| Data to examine |
□ □ □ □ □

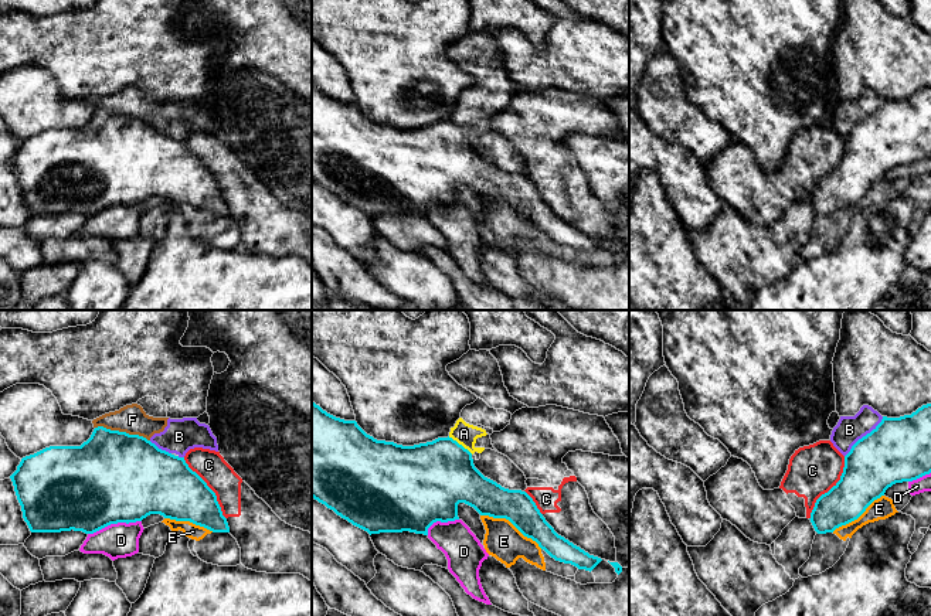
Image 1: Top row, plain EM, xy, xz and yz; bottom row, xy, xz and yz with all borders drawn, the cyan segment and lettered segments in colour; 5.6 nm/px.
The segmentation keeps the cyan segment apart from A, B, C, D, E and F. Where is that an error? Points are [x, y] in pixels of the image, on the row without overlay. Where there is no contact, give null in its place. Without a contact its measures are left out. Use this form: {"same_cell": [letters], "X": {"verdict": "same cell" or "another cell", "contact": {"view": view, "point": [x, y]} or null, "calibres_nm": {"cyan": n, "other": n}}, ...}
{"same_cell": [], "A": {"verdict": "another cell", "contact": {"view": "xz", "point": [461, 128]}, "calibres_nm": {"cyan": 400, "other": 120}}, "B": {"verdict": "another cell", "contact": {"view": "yz", "point": [863, 119]}, "calibres_nm": {"cyan": 360, "other": 160}}, "C": {"verdict": "another cell", "contact": {"view": "yz", "point": [831, 172]}, "calibres_nm": {"cyan": 300, "other": 280}}, "D": {"verdict": "another cell", "contact": {"view": "xy", "point": [114, 206]}, "calibres_nm": {"cyan": 500, "other": 200}}, "E": {"verdict": "another cell", "contact": {"view": "xz", "point": [512, 206]}, "calibres_nm": {"cyan": 200, "other": 200}}, "F": {"verdict": "another cell", "contact": {"view": "xy", "point": [122, 115]}, "calibres_nm": {"cyan": 500, "other": 160}}}

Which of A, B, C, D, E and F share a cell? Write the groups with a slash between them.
A / B F / C / D / E

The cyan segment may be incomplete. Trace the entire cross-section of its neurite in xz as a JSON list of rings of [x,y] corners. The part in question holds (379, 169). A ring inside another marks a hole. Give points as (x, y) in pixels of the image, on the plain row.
[[[312,84],[312,180],[317,183],[319,186],[325,187],[327,191],[333,193],[337,198],[347,203],[353,208],[367,214],[371,217],[380,217],[380,215],[402,215],[410,214],[415,217],[424,217],[428,218],[428,211],[436,205],[448,205],[459,203],[458,200],[458,187],[465,186],[470,190],[473,190],[480,198],[489,198],[493,201],[506,201],[509,203],[524,219],[531,221],[538,227],[541,232],[544,232],[551,241],[555,244],[571,246],[577,249],[578,252],[592,253],[602,242],[594,238],[589,238],[580,229],[574,228],[564,219],[558,218],[554,211],[546,204],[540,193],[537,191],[533,181],[521,173],[509,173],[497,167],[496,164],[485,160],[473,147],[472,136],[465,132],[462,127],[459,127],[452,120],[438,120],[432,125],[419,126],[414,129],[402,129],[397,127],[394,125],[385,125],[385,123],[377,123],[373,119],[367,118],[356,103],[344,103],[340,101],[336,101],[326,93],[323,93],[319,88],[316,88]]]

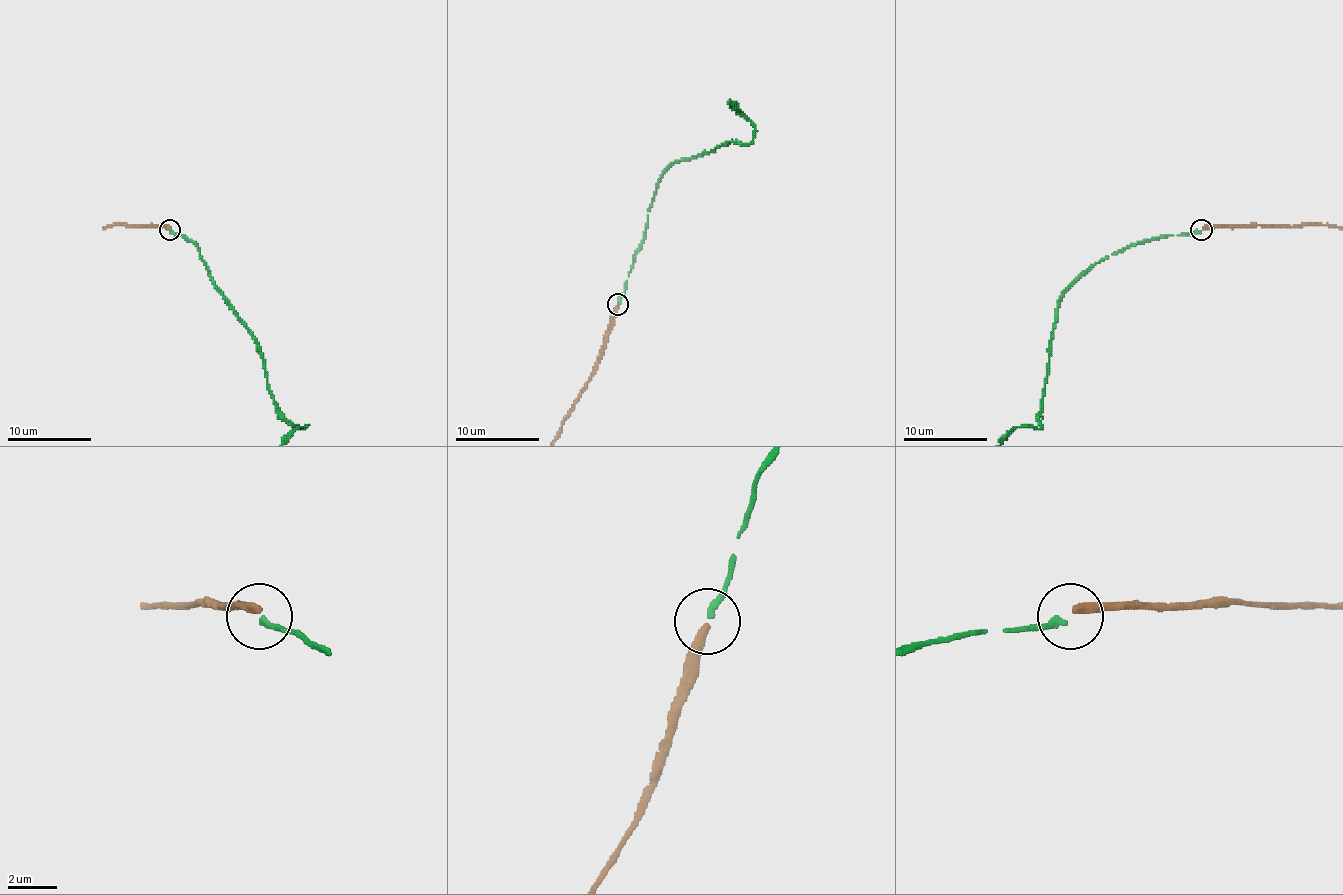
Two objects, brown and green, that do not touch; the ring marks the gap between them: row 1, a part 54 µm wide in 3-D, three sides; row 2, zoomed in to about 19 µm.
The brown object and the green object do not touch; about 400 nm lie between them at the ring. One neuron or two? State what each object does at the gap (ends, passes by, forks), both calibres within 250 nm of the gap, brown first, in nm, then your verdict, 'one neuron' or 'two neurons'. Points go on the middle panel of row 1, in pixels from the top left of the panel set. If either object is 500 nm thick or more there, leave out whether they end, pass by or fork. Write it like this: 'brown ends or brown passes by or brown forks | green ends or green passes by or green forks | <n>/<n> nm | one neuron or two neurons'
brown ends | green ends | 360/240 nm | two neurons

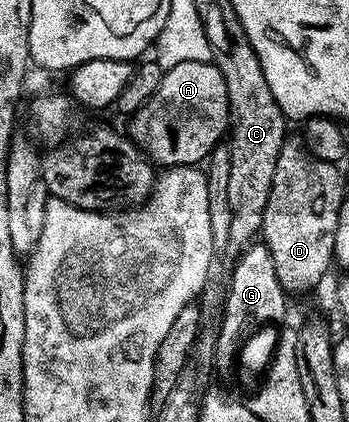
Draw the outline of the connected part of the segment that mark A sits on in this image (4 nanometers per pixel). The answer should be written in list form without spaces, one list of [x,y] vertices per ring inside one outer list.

□ □ □ □ □

| Directions for this task |
Print the material exactly as given, but not the pictures.

| Solution for this task |
Image 1: Top row, plain EM, xy, xz and yz; bottom row, xy, xz and yz with all borders drawn, the cyan segment and lettered segments in colour; 5.6 nm/px.
The segmentation keeps the cyan segment apart from A, B, C, D, E and F. Where is that an error? Points are [x, y] in pixels of the image, on the row without overlay. Where there is no contact, give null in its place. Without a contact its measures are left out. Use this form: {"same_cell": [letters], "X": {"verdict": "same cell" or "another cell", "contact": {"view": view, "point": [x, y]} or null, "calibres_nm": {"cyan": n, "other": n}}, ...}
{"same_cell": [], "A": {"verdict": "another cell", "contact": {"view": "xz", "point": [461, 128]}, "calibres_nm": {"cyan": 400, "other": 120}}, "B": {"verdict": "another cell", "contact": {"view": "yz", "point": [863, 119]}, "calibres_nm": {"cyan": 360, "other": 160}}, "C": {"verdict": "another cell", "contact": {"view": "yz", "point": [831, 172]}, "calibres_nm": {"cyan": 300, "other": 280}}, "D": {"verdict": "another cell", "contact": {"view": "xy", "point": [114, 206]}, "calibres_nm": {"cyan": 500, "other": 200}}, "E": {"verdict": "another cell", "contact": {"view": "xz", "point": [512, 206]}, "calibres_nm": {"cyan": 200, "other": 200}}, "F": {"verdict": "another cell", "contact": {"view": "xy", "point": [122, 115]}, "calibres_nm": {"cyan": 500, "other": 160}}}

Which of A, B, C, D, E and F share a cell? Write the groups with a slash between them.
A / B F / C / D / E

The cyan segment may be incomplete. Trace the entire cross-section of its neurite in xz as a JSON list of rings of [x,y] corners. The part in question holds (379, 169). A ring inside another marks a hole. Give points as (x, y) in pixels of the image, on the plain row.
[[[312,84],[312,180],[317,183],[319,186],[325,187],[327,191],[333,193],[337,198],[347,203],[353,208],[367,214],[371,217],[380,217],[380,215],[402,215],[410,214],[415,217],[424,217],[428,218],[428,211],[436,205],[448,205],[459,203],[458,200],[458,187],[465,186],[470,190],[473,190],[480,198],[489,198],[493,201],[506,201],[509,203],[524,219],[531,221],[538,227],[541,232],[544,232],[551,241],[555,244],[571,246],[577,249],[578,252],[592,253],[602,242],[594,238],[589,238],[580,229],[574,228],[564,219],[558,218],[554,211],[546,204],[540,193],[537,191],[533,181],[521,173],[509,173],[497,167],[496,164],[485,160],[473,147],[472,136],[465,132],[462,127],[459,127],[452,120],[438,120],[432,125],[419,126],[414,129],[402,129],[397,127],[394,125],[385,125],[385,123],[377,123],[373,119],[367,118],[356,103],[344,103],[340,101],[336,101],[326,93],[323,93],[319,88],[316,88]]]

Two objects, brown and green, that do not touch; the ring marks the gap between them: row 1, a part 54 µm wide in 3-D, three sides; row 2, zoomed in to about 19 µm.
The brown object and the green object do not touch; about 400 nm lie between them at the ring. One neuron or two? State what each object does at the gap (ends, passes by, forks), both calibres within 250 nm of the gap, brown first, in nm, then your verdict, 'one neuron' or 'two neurons'. Points go on the middle panel of row 1, in pixels from the top left of the panel set. If either object is 500 nm thick or more there, leave out whether they end, pass by or fork. Write it like this: 'brown ends or brown passes by or brown forks | green ends or green passes by or green forks | <n>/<n> nm | one neuron or two neurons'
brown ends | green ends | 360/240 nm | two neurons

Draw the outline of the connected part of the segment that mark A sits on in this image (4 nanometers per pixel). The answer should be written in list form without spaces, one list of [x,y] vertices per ring inside one outer list.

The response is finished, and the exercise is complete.